I ricordi di un bambino
Una vicinanza legata, sicuramente, al ricordo di un bambino in preda alla paura e all’angoscia legate alle devastazioni belliche. Nel libro elettorale Una storia italiana, diffuso in milioni di copie alla vigilia del voto del 2001, l’ex premier italiano infatti raccontava: «Poi arrivò il 1943, la grande crisi, la caduta del fascismo, l’8 settembre, i tedeschi, la paura, i bombardamenti. Mio padre era militare al momento della disfatta. I tedeschi avevano iniziato la caccia al soldato italiano e lui si fece convincere da alcuni suoi amici a riparare con loro in Svizzera. Fece la scelta giusta. Salvò la sua vita e salvò il futuro di tutti noi. Per questa lontananza lui soffrì molto, mia madre soffrì molto.
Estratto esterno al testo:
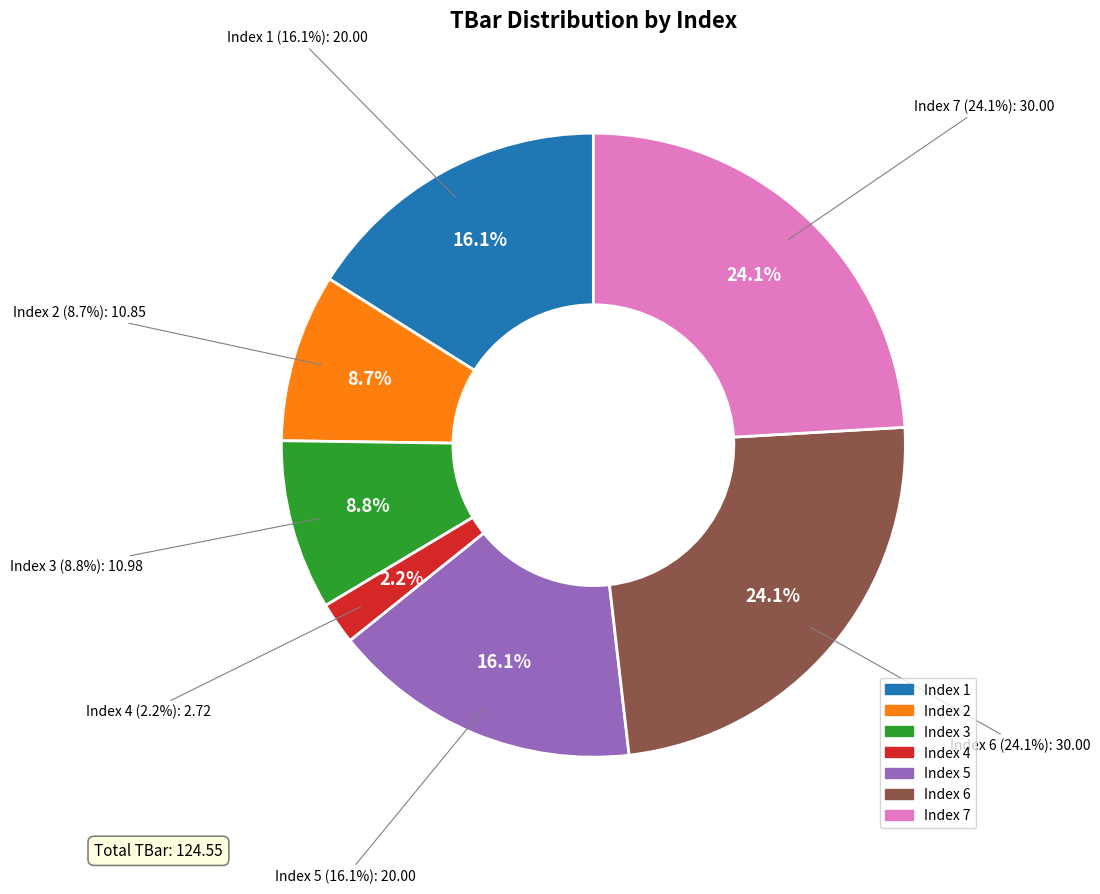

Does any single category account for the majority?

No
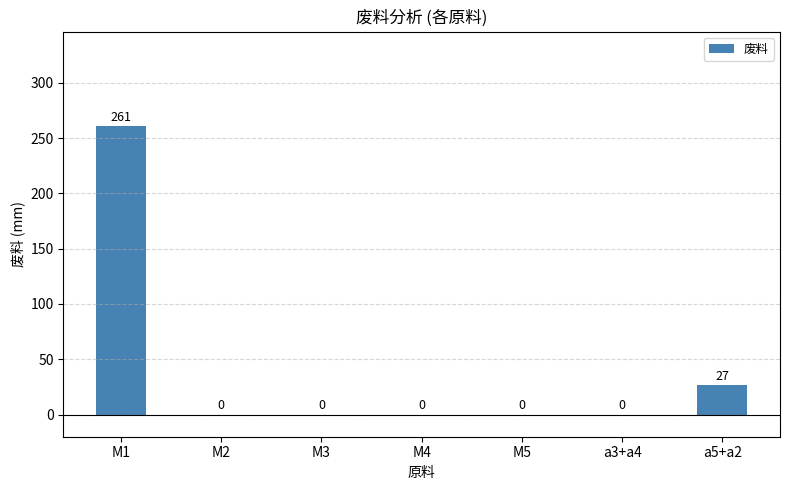

Which label corresponds to the largest value in the chart?

M1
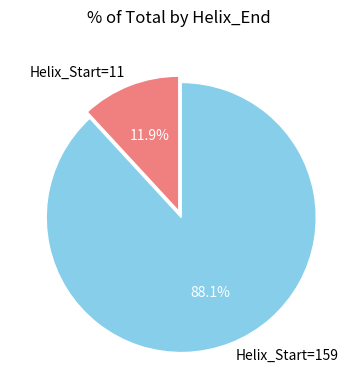

To the nearest percent, what portion does Helix_Start=11 represent?

12%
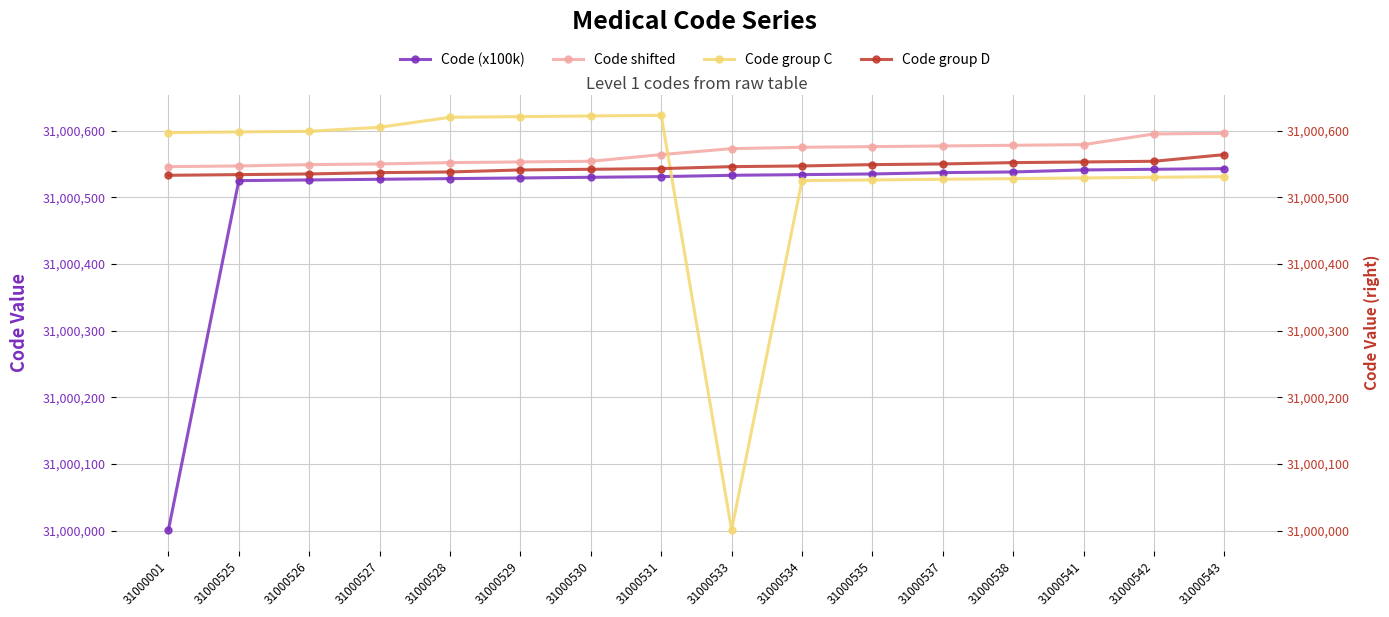

The Code (x100k) series shows 48101212 at 31000526. True or false?

False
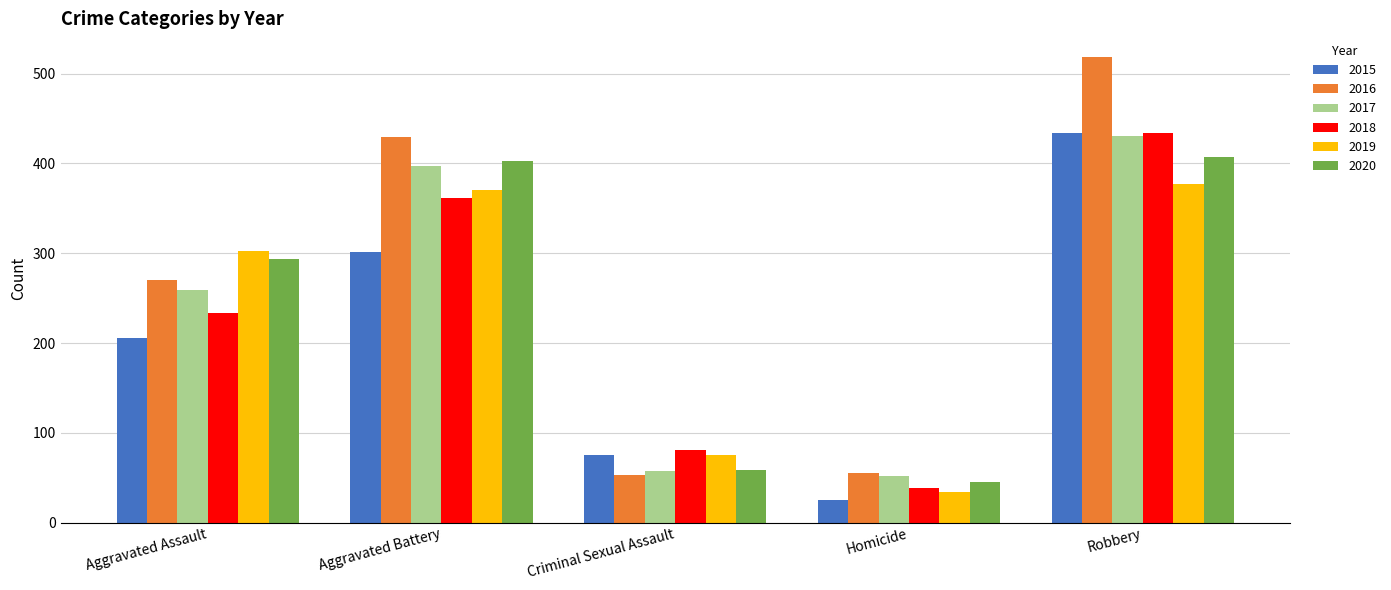

What value does the 2020 series have at Aggravated Assault, to the nearest 10?

290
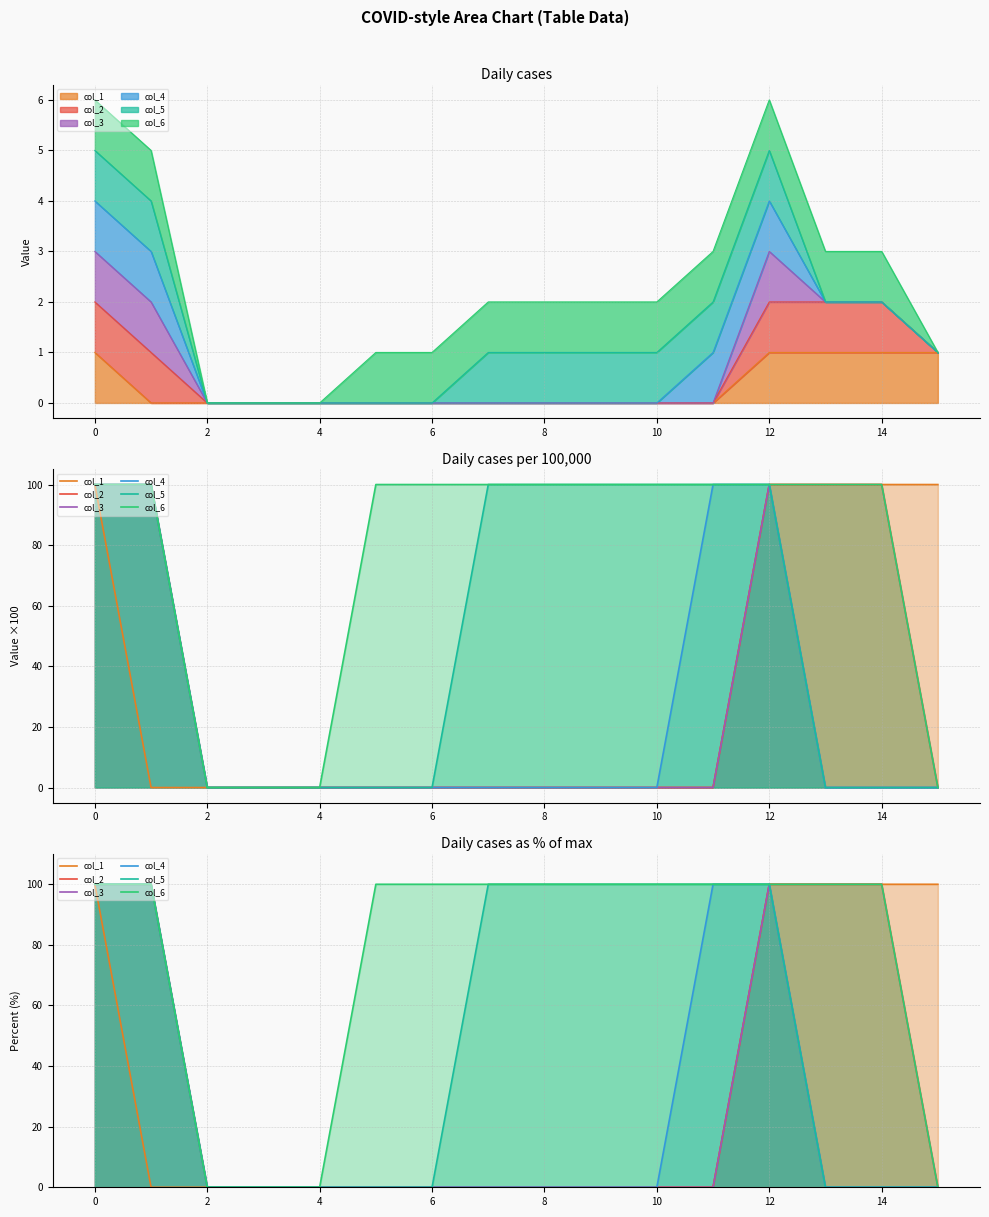

At 8, list the series in order from smallest to largest.

col_1, col_2, col_3, col_4, col_5, col_6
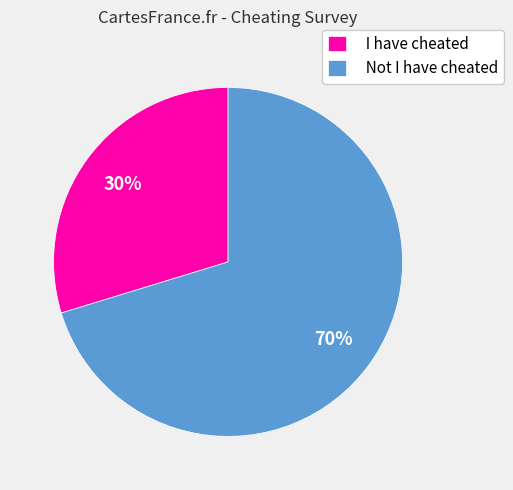

Count the number of slices in the pie.

2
Per me fu uno struggimento devastante, il chiodo fisso dei miei pensieri: papà, il mio papà. Quando la guerra finì e cominciarono a tornare tutti quei padri, zii e fratelli che si erano sottratti ai rastrellamenti tedeschi e alla deportazione in un campo di lavoro o nei lager, per me iniziò invece un altro periodo d'apprensione e di attesa. Andavo ogni giorno ad aspettare il trenino che veniva da Como. Lì arrivavano i rifugiati che tornavano dalla Svizzera. Tornavano in tanti, ma non mio padre. Per un mese ci andai tutti i giorni. Mi arrampicavo su un paracarro che era il mio posto d’osservazione. Poi, dopo tante attese a vuoto, cominciai a stare più lontano. No, non era soltanto pudore, era delusione, era dolore. Volevo poter piangere senza dare a nessuno lo spettacolo delle mie lacrime. Perché il treno se ne andava via e mio padre non c’era. Poi un giorno arrivò. Lo riconobbi da lontano, ebbi un tonfo al cuore, mi scattarono le gambe e con una corsa sfrenata piombai tra le sue braccia. Molti altri bambini non rividero più il loro padre e io fui fortunato. Quel momento mi è rimasto nella memoria come quello più straziante e più felice della mia vita».
La Svizzera nel cuore, quindi. Ma anche il Ticino. E Lugano. Città nella quale il cavaliere firmò un preliminare di vendita del Milan al magnate thailandese Bee Taechaubol nel 2015. E dove aveva la sua sede principale la Arner, per molti anni banca di fiducia della famiglia Berlusconi, senza dimenticare il fatto che uno degli ultimi nipoti, Edoardo, secondogenito di Barbara, è nato alla clinica Sant’Anna, nel 2009.
L’intervista al CdT
E, se ci è concesso, vorremmo ricordare anche l’ultima intervista concessa dall’ex premier italiano all’allora amministratore delegato del Gruppo CdT, Marcello Foa e pubblicata sul nostro giornale il 10 febbraio 2016. Un dialogo sui grandi temi d’attualità, al termine del quale Berlusconi sottolineava una questione rimasta drammaticamente attuale: «Non sarà certo un muro ad arginare il flusso epocale di milioni di individui che si stanno riversando in Europa. L’Europa dei diritti umani non può e non deve voltare le spalle ai profughi che fuggono dalle guerre. Ma non è ipotizzabile che sia l’Italia soltanto ad accoglierli. Non era questa l’Europa solidale che avevano immaginato i padri fondatori».